▶ [Task list]:
(a) Answer these from the SQL coding standards text:
(i) What case must all T-SQL keywords be written in?
(ii) What must every view name start with?
(iii) Which data type should a flag column use when there are exactly two statuses?
(b) In the SQL coding standards text, copy the part starting at "When creating columns, make" and ending at "Status_F CHAR(1) )", swapping "flag" for "marker".
(c) Carry on writing the SQL coding standards text from the point where it stops.

▶ [Passage to read]:

DEVELOPMENT AND CODING STANDARDS: SQL AND Database Guidelines
March 20, 2011 Leave a comment
- SQL AND DATABASE RULES
- NAMING CONVENTIONS
- DECLARING VARIABLES
- SELECT STATEMENTS
- WILDCARD CHARACTERS
- NOT EQUAL OPERATORS
- DERIVED TABLES
- SQL BATCHES
- ANSI-STANDARD JOIN CLAUSES
- STORED PROCEDURES NAMING CONVENTION
- USING VIEWS
- TEXT DATA TYPES
- INSERT STATEMENTS
- ACCESSING TABLES
- STORED PROCEDURE RETURNING VALUES
- OBJECT CASE
- T-SQL VARIABLES
- OFFLOAD TASKS
- CHECK FOR RECORD EXISTENCE
- OBJECT OWNER
- UPSERT STATEMENTS
- DATETIME COLUMNS
- MEASURE QUERY PERFORMANCE
All T-SQL Keywords must be upper case.
All declared variable names must be Camel Case while all stored procedure names, function names, trigger names, Table names and Columns names in query must be Pascal Case.
All view names must start with the letter ‘v’ followed by the name of the view in Pascal Case
SELECT * FROM Employee WHERE ID = 2 DECLARE @minSalary int CREATE PROCEDURE GetEmployees
If you are creating a table belonging to a specific module, make sure to append a 3 character prefix before the name of each table, example:
LABResult LABSpecimen LABOrder RADImage RADResult
Note that all table names must be singular.
When creating columns, make sure to append a ‘_F’ to the end of each column you intend to use as a flag. If there are exactly two statuses for the flag, use ‘bit’ data type, if there are 3 or more statuses, use ‘char(1)’ data type. If the column is foreign key reference, append ‘_FK’ to the end of the column name. This makes it easy to distinguish flag and foreign key columns:
CREATE TABLE Employee( ID INT IDENTITY NOT NULL PRIMARY KEY, FirstName varchar(max), Sex_F BIT, Person_FK int, Status_F CHAR(1) )
Always declare variables at the top of your stored procedure and set their values directly after declaration. If your database runs on SQL Server 2008, you can declare and set the variable on the same line. Take a look at the following statement under SQL 2000/SQL 2005 and the second statement under SQL 2008. Standard programming language semantics are added in SQL 2008 for short assignment of values:
DECLARE @i int SET @i = 1 SET @i = @i + 1 ------------------- DECLARE @i int = 1 SET @i +=1
Do not use SELECT * in your queries. Always write the required column names after the SELECT statement. This technique results in reduced disk I/O and better performance:
SELECT CustomerID, CustomerFirstName, City From Customer
If you need to write a SELECT statement to retrieve data from a single table, don’t SELECT the data from a view that points to multiple tables. Instead, SELECT the data from the table directly, or from a view that only contains the table you are interested in. If you SELECT the data from the multi-table view, the query will experience unnecessary overhead, and performance will be hindered.

▶ [Given information]:
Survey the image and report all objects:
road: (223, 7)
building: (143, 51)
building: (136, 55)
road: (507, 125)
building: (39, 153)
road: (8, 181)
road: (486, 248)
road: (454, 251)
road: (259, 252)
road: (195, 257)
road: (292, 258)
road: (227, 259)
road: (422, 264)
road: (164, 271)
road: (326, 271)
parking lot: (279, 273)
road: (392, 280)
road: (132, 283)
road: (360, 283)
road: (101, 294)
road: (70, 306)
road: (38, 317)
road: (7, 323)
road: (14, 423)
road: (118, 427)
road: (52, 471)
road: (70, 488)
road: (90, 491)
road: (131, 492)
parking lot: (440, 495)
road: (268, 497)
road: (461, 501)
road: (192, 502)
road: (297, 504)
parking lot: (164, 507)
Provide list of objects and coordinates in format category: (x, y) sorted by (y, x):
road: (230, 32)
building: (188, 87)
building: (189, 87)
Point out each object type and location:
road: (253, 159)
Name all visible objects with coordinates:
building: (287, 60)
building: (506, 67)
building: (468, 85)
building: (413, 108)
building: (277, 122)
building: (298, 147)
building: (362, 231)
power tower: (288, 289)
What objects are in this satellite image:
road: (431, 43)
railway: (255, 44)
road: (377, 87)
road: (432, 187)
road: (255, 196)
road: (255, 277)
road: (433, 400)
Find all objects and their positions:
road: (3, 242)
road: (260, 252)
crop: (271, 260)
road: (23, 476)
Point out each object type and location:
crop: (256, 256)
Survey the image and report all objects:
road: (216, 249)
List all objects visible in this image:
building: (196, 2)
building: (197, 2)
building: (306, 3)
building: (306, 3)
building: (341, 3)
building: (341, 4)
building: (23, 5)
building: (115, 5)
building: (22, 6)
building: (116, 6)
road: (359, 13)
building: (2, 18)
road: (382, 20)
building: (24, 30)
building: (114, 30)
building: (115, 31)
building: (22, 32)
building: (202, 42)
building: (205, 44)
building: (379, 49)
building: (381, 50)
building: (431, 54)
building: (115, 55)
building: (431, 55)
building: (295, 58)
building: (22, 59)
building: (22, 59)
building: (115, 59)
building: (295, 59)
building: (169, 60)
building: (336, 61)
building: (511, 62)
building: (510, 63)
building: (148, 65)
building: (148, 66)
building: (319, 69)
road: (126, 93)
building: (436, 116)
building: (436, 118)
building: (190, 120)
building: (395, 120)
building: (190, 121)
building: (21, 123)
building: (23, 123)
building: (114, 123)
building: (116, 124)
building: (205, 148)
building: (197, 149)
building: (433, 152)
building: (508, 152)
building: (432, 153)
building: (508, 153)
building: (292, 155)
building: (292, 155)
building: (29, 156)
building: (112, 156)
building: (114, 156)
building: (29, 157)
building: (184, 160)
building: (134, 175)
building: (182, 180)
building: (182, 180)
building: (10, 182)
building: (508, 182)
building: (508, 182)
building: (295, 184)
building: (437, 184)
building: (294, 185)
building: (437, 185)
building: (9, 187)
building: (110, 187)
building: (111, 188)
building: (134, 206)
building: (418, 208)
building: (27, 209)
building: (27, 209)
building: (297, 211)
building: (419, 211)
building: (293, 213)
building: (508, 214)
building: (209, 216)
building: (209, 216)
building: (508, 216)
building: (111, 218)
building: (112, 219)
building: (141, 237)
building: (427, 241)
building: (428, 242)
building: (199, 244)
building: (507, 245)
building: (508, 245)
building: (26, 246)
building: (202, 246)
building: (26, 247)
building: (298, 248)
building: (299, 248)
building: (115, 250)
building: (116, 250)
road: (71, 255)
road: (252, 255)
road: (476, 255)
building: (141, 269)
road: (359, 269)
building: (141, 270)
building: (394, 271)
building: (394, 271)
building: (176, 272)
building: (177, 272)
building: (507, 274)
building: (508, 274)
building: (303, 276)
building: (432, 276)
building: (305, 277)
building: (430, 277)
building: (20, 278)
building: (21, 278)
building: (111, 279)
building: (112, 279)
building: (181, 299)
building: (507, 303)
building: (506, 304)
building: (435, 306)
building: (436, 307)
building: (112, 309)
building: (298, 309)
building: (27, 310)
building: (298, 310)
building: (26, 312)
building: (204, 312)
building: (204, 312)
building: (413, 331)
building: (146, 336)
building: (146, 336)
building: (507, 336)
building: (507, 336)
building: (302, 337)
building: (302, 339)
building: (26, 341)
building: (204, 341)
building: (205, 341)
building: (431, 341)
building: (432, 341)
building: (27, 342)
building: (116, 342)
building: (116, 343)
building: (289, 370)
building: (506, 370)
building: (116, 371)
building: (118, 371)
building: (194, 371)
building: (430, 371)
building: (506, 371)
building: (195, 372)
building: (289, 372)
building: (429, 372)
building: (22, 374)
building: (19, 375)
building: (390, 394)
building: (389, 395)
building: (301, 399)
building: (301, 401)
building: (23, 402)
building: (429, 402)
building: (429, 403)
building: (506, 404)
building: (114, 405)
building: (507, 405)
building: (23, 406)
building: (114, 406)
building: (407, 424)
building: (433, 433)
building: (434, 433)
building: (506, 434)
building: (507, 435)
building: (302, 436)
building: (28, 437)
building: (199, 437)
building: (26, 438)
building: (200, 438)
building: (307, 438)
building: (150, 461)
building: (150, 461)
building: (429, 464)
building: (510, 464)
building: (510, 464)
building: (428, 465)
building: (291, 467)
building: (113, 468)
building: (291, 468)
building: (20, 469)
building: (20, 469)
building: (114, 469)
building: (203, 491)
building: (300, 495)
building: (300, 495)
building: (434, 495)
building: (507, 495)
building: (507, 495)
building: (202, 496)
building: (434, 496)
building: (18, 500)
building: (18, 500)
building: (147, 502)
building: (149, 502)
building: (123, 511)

▶ [Task answers]:
(a)
(i) Upper case.
(ii) The letter 'v', followed by the name of the view in Pascal Case.
(iii) The 'bit' data type.

(b)
When creating columns, make sure to append a ‘_F’ to the end of each column you intend to use as a marker. If there are exactly two statuses for the marker, use ‘bit’ data type, if there are 3 or more statuses, use ‘char(1)’ data type. If the column is foreign key reference, append ‘_FK’ to the end of the column name. This makes it easy to distinguish marker and foreign key columns:
CREATE TABLE Employee( ID INT IDENTITY NOT NULL PRIMARY KEY, FirstName varchar(max), Sex_F BIT, Person_FK int, Status_F CHAR(1) )

(c)
Try to avoid server side cursors as much as possible. Always stick to a ‘set-based approach’ instead of a ‘procedural approach’ for accessing and manipulating data. Cursors can often be avoided by using SELECT statements instead.
If a cursor is unavoidable, use a WHILE loop instead. A WHILE loop is always faster than a cursor. But for a WHILE loop to replace a cursor you need a column (primary key or unique key) to identify each row uniquely.
Try to avoid wildcard characters at the beginning of a word while searching using the LIKE keyword, as that result in an index scan, which defeats the purpose of an index. The following statement results in an index scan, while the second statement results in an index seek:
SELECT EmployeeID FROM Locations WHERE FirstName LIKE '%li' SELECT EmployeeID FROM Locations WHERE FirsName LIKE 'a%i'
Not Equal Operators
Avoid searching using not equals operators (<> and NOT) as they result in table and index scans.
Use ‘Derived tables’ wherever possible, as they perform better. Consider the following query to find the second highest salary from the Employees table:
SELECT MIN(Salary) FROM Employees WHERE EmpID IN (SELECT TOP 2 EmpID FROM Employees ORDER BY Salary Desc)
The same query can be re-written using a derived table, as shown below, and it performs twice as fast as the above query:
SELECT MIN(Salary) FROM (SELECT TOP 2 Salary FROM Employees ORDER BY Salary DESC)
This is just an example, and your results might differ in different scenarios depending on the database design, indexes, volume of data, etc. So, test all the possible ways a query could be written and go with the most efficient one.
Use SET NOCOUNT ON at the beginning of your SQL batches, stored procedures and triggers in production environments.
This suppresses messages like ‘(1 row(s) affected)’ after executing INSERT, UPDATE, DELETE and SELECT statements. This improves the performance of stored procedures by reducing network traffic.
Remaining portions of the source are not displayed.